Tuesday, September 22, 2009

Incentive Compensation Restrictions Will Not Accomplish Their Goals: Incentive Bonuses Only Identify Risk Taking Employees

Limiting incentive compensation will hinder employers from finding risk takers to hire or weed out.

One of the common myths of the causes of the past financial crisis in mortgage derivatives is that incentive bonus compensation contributed to undue risk by an excessive amount of improper mortgage lending to borrowers who could not afford their mortgage payments. Additionally, many argue that the incentive pay led to easy credit and an unsustainable housing bubble.

There is not any decisive research to show that incentive compensation caused excessive risk taking at financial institutions. Most research has been unable to substantiate this common narrative. (See Jeffrey Friedman article mentioned in my ealier post, "Debunking Bonuses, Irrationality And Capitalism As Causes Of The Economic Crisis.")

Fist of all, the issue is not the risk taking of the employees but the change in their risk behavior due to the compensation structure. Research to substantiate incentive compensation as a cause of excessive risk taking would need a measure of the employee's risk profile before and after exposure to incentive bonus compensation to measure a change due to incentive bonus compensation.

There is the obvious signaling/selection problem. Companies make their compensation structure known during the pre-hiring and hiring process. Anyone applying to the job is attracted to the idea of uncertain compensation based on performance and is already an above average risk taker. The bonus does not entice them to take on excessive risk. It identifies them. The payment structure is a signal to applicants that above average risk takers have a higher probability of hire.

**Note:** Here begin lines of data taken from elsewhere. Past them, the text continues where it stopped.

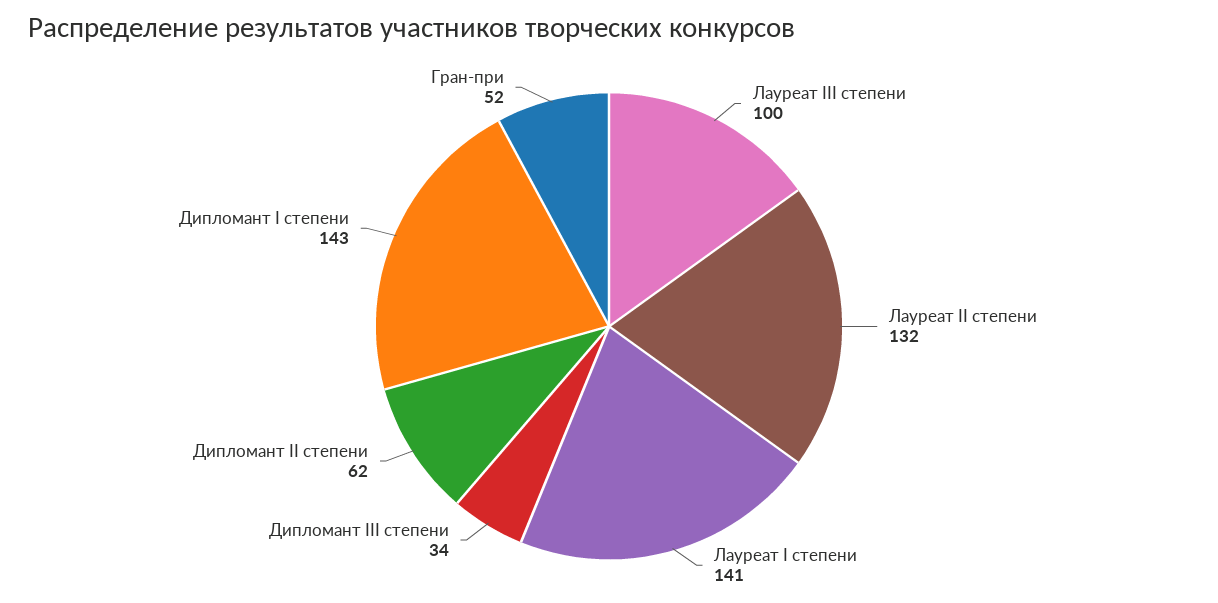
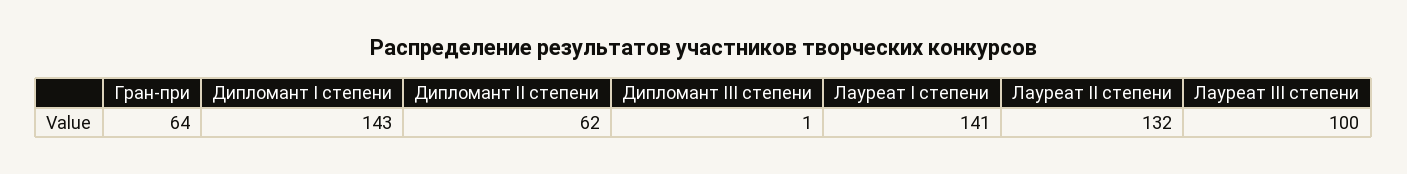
Дипломант III степени: 34 -> 1
Гран-при: 52 -> 64

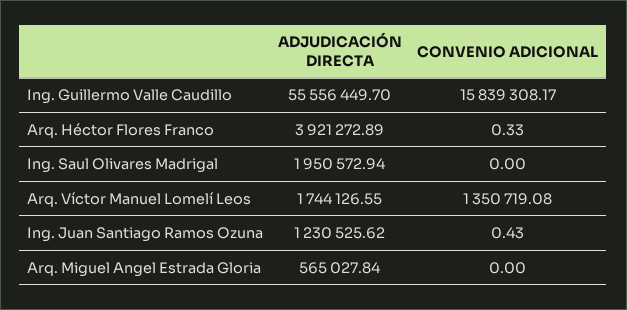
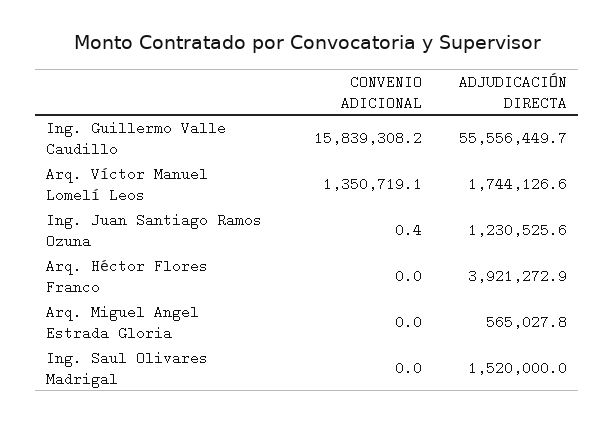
CONVENIO ADICIONAL, Arq. Héctor Flores Franco: 0.33 -> 0
ADJUDICACIÓN DIRECTA, Ing. Saul Olivares Madrigal: 1950572.94 -> 1520000

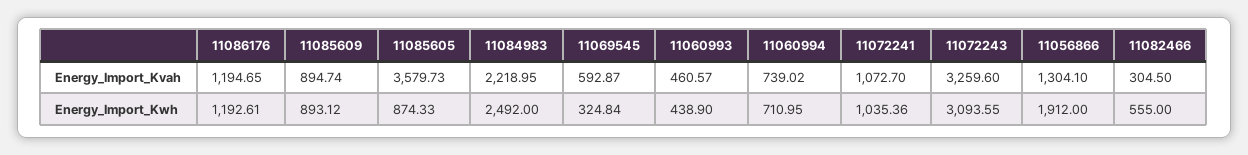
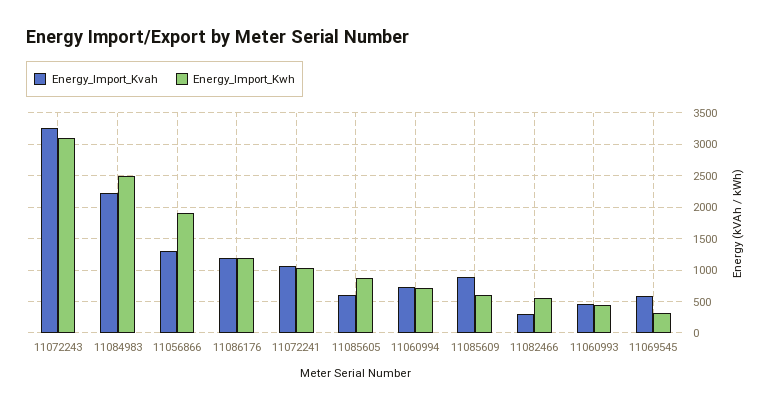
Energy_Import_Kvah, 11085605: 3579.73 -> 600
Energy_Import_Kwh, 11085609: 893.12 -> 600

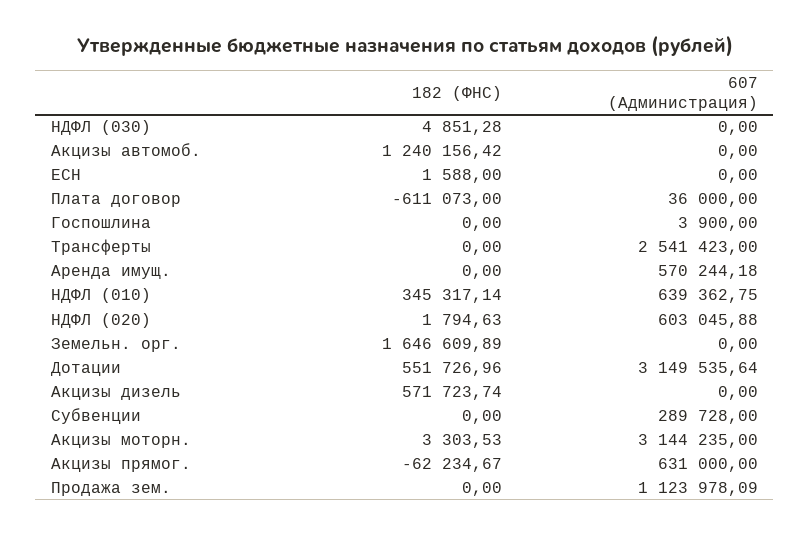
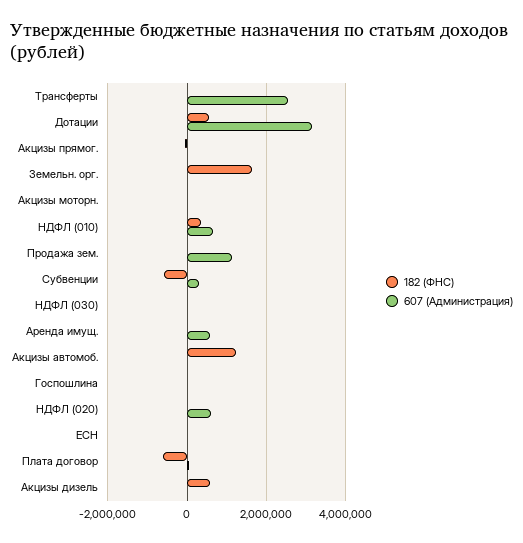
182 (ФНС), Субвенции: 0 -> -600000
607 (Администрация), Акцизы моторн.: 3144235 -> 0
607 (Администрация), Акцизы прямог.: 631000 -> 0

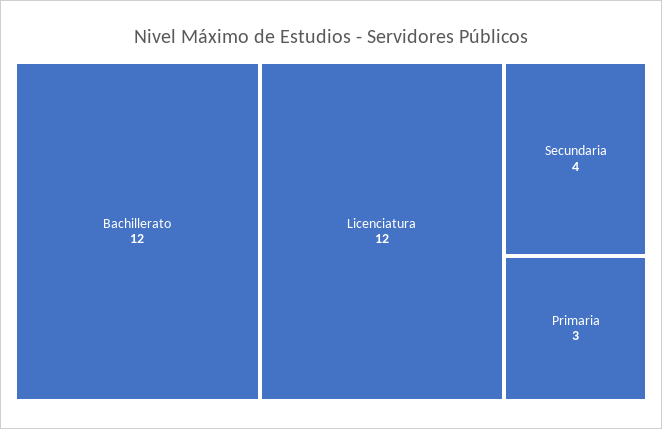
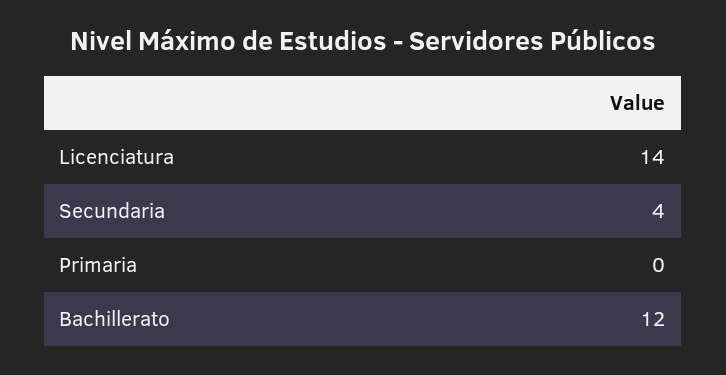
Licenciatura: 12 -> 14
Primaria: 3 -> 0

If it is true, that incentive compensation is a signal to identify above average risk takers, then eliminating incentive bonus compensation removes the identification and filtering process. Excessive risk takers will remain in the applicant pool for all related finance and banking jobs. They will apply and find jobs where risk takers are unwanted. We have asymmetric information. Some applicants know they take excessive risk, but employers will not be able to identify them and will hire some of them. Employers who seek risk-taking employees might adopt some other signal or means to attract and find above average risk taking employees. If desired, they will still staff certain positions with personnel prone to excessive risk. Behavior in these risky areas of a financial institution will behave as if there were incentive compensation in place and take a lot of institutional risk.

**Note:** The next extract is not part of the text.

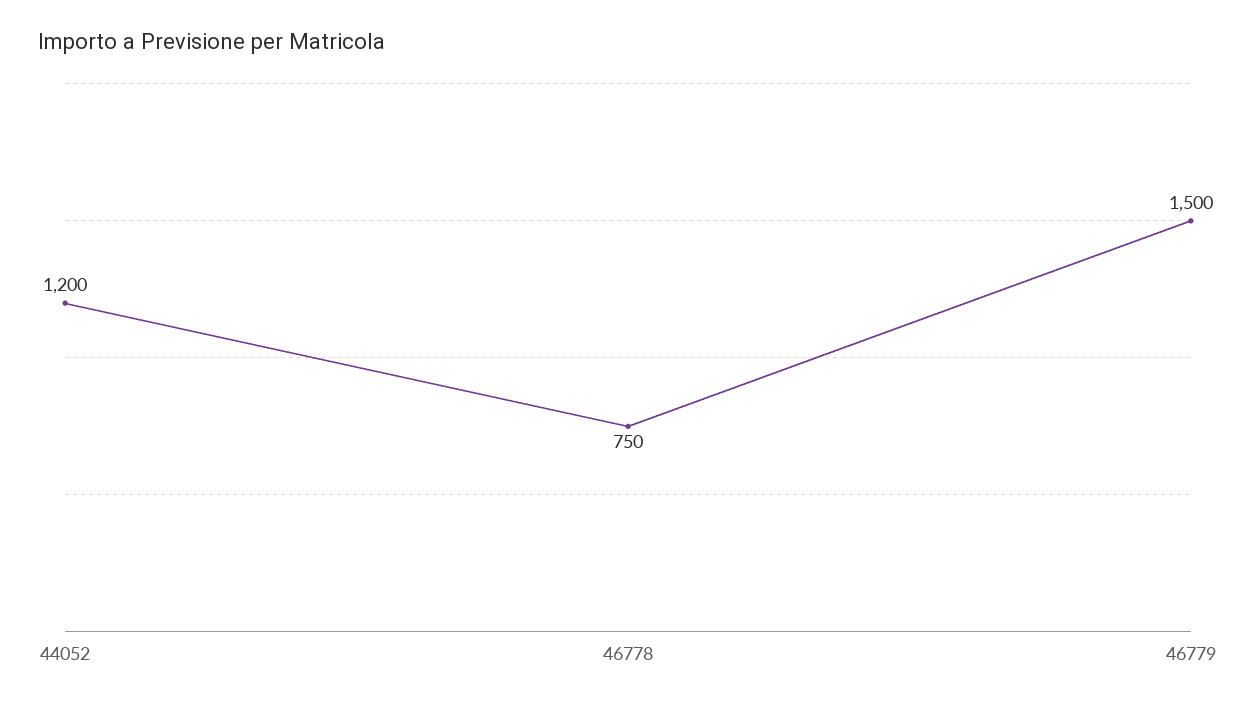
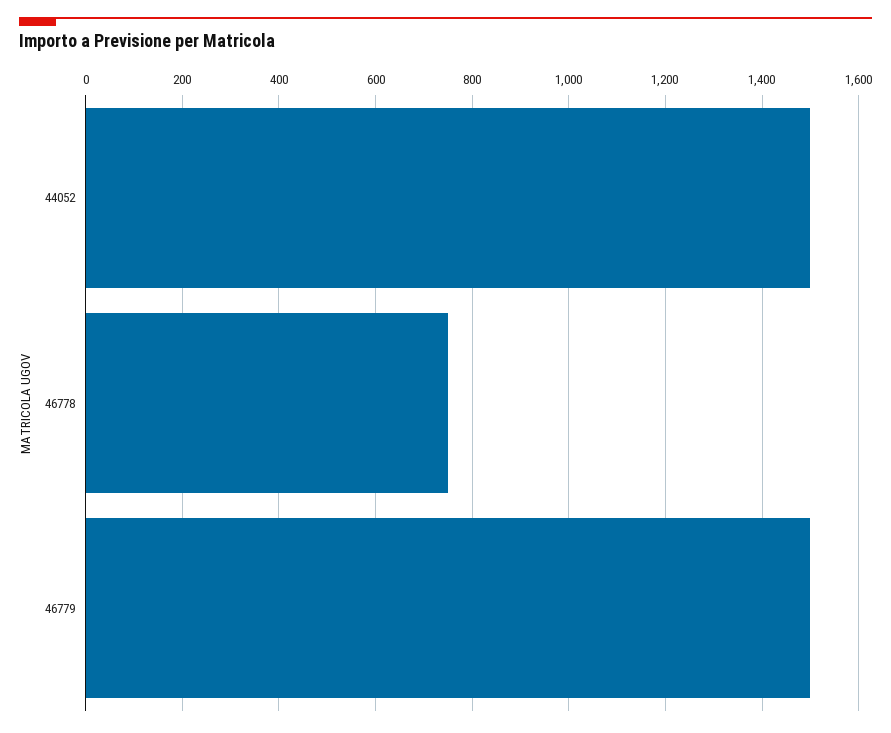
44052: 1200 -> 1500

Additionally, some of the personnel employed in non-risky positions will have an excessive risk profile because they will have applied to jobs believing the openings were for high risk taking individuals. Compensation structure without incentive bonuses will not distinguish employers seeking risk-taking employees from those seeking non-risk taking employees. Employees will lack job risk characteristics and information. Once employed, these employees will promote excessive risk taking in average and below average risk taking organizations. These companies might not be prepared for these excessive risk takers. Eliminating incentive compensation may only cause problems for a slew of companies and jobs that are unprepared for and unused to risk taking employees.